Si le système peut prouver $G$, alors l’énoncé « $G$ est démontrable » est vrai. Mais $G$ affirme exactement le contraire (« $G$ n’est pas démontrable »). Le système prouverait donc un énoncé qui est faux. Un système consistant ne peut pas faire cela. Plus formellement, s’il prouve $G$, il prouve aussi $\neg(\exists y, Dem(y, g_G))$. Mais le fait même qu’il existe une preuve de $G$ rend $\exists y, Dem(y, g_G)$ vrai. Le système prouverait donc une fausseté, ce qui le rendrait incohérent. Donc, si le système est consistant, $G$ ne peut pas être démontrée. -
Cas 2 : Supposons que $\neg G$ est démontrable.
Si le système peut prouver $\neg G$, alors par l’équivalence, il peut aussi prouver que « $G$ est démontrable ». Mais nous venons de voir à l’étape 1 que si le système est consistant, $G$ n’est PAS démontrable. Le système prouverait donc à nouveau une fausseté. Donc, si le système est consistant, $\neg G$ ne peut pas non plus être démontrée.

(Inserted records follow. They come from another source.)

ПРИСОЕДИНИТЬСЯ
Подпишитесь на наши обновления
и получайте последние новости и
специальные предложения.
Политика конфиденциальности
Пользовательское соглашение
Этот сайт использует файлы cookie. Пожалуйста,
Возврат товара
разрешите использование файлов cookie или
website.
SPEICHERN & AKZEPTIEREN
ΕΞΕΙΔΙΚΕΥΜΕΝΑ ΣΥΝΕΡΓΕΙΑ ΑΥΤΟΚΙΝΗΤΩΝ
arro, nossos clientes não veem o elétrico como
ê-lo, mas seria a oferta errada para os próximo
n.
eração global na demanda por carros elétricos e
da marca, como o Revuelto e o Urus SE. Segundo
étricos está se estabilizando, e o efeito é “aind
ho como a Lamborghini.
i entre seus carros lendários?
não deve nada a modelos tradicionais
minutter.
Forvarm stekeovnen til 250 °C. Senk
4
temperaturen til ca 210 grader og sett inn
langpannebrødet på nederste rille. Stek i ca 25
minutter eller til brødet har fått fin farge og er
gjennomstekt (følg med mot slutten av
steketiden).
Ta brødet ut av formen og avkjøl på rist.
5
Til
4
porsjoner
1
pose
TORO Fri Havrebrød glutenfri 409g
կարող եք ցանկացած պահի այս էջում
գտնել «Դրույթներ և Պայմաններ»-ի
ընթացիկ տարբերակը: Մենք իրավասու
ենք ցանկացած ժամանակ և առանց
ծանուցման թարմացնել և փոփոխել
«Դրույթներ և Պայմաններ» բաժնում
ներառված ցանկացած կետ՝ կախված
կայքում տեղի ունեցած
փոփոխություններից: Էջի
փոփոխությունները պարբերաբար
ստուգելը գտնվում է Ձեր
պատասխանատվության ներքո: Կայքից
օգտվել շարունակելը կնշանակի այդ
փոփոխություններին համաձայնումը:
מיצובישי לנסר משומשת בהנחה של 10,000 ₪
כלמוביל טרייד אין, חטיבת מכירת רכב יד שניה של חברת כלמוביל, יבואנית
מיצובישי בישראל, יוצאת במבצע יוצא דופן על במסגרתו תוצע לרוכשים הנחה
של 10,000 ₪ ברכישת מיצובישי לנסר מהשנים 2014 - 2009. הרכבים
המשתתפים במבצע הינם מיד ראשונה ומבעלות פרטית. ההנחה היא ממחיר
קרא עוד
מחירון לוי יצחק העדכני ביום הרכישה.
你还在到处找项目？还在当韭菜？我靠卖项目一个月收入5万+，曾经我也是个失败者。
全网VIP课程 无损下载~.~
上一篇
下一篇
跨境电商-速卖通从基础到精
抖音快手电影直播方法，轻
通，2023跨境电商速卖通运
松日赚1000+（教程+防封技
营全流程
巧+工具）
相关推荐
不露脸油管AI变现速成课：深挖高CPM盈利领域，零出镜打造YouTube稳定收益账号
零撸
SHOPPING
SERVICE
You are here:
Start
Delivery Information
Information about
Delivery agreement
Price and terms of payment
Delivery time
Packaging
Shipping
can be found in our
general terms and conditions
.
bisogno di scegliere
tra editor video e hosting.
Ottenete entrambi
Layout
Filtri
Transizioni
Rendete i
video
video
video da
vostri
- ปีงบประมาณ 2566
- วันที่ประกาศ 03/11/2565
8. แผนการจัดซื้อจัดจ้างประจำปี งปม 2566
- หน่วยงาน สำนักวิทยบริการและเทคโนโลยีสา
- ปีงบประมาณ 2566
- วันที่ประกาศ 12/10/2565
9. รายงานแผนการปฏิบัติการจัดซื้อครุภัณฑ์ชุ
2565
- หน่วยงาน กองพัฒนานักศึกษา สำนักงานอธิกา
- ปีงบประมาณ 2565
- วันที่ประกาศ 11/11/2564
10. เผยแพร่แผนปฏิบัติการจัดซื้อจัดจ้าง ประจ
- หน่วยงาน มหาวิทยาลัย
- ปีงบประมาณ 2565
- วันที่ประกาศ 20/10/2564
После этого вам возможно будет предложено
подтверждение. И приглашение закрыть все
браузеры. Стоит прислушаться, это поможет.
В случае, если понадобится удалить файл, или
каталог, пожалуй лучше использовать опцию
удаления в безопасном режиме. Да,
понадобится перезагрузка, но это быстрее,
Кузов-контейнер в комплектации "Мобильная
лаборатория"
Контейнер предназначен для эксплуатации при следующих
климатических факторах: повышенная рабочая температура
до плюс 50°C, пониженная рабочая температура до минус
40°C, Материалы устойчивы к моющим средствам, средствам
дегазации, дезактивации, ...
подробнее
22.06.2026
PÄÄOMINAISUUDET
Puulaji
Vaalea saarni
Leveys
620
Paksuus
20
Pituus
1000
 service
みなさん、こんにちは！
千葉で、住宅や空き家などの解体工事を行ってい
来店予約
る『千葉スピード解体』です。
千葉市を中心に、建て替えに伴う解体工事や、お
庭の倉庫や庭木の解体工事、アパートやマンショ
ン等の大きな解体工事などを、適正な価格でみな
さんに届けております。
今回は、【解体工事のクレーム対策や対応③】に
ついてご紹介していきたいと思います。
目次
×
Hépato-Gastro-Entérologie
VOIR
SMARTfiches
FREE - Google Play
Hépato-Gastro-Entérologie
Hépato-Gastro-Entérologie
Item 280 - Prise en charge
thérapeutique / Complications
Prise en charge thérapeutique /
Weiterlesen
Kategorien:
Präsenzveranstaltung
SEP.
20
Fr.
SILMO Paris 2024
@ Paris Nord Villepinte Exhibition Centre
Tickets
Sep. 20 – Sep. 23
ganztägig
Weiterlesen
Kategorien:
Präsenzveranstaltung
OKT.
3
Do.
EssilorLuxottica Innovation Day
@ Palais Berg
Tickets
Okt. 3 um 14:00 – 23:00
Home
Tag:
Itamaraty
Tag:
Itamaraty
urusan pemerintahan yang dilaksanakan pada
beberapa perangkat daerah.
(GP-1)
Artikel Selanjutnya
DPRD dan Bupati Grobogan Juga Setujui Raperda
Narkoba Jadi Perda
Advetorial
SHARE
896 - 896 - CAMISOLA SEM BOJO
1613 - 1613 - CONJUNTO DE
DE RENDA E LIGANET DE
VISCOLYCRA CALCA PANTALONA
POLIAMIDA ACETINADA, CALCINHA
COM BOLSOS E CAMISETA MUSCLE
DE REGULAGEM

Conclusion : Si le système formel est consistant, alors l’énoncé de Gödel $G$ est tel que ni $G$, ni sa négation $\neg G$, ne peuvent être démontrés à l’intérieur du système. Le système est donc incomplet. De plus, comme nous avons montré que $G$ n’est pas démontrable, l’énoncé $G$ (qui dit « je ne suis pas démontrable ») est de fait vrai. Nous avons donc trouvé un énoncé vrai mais indémontrable.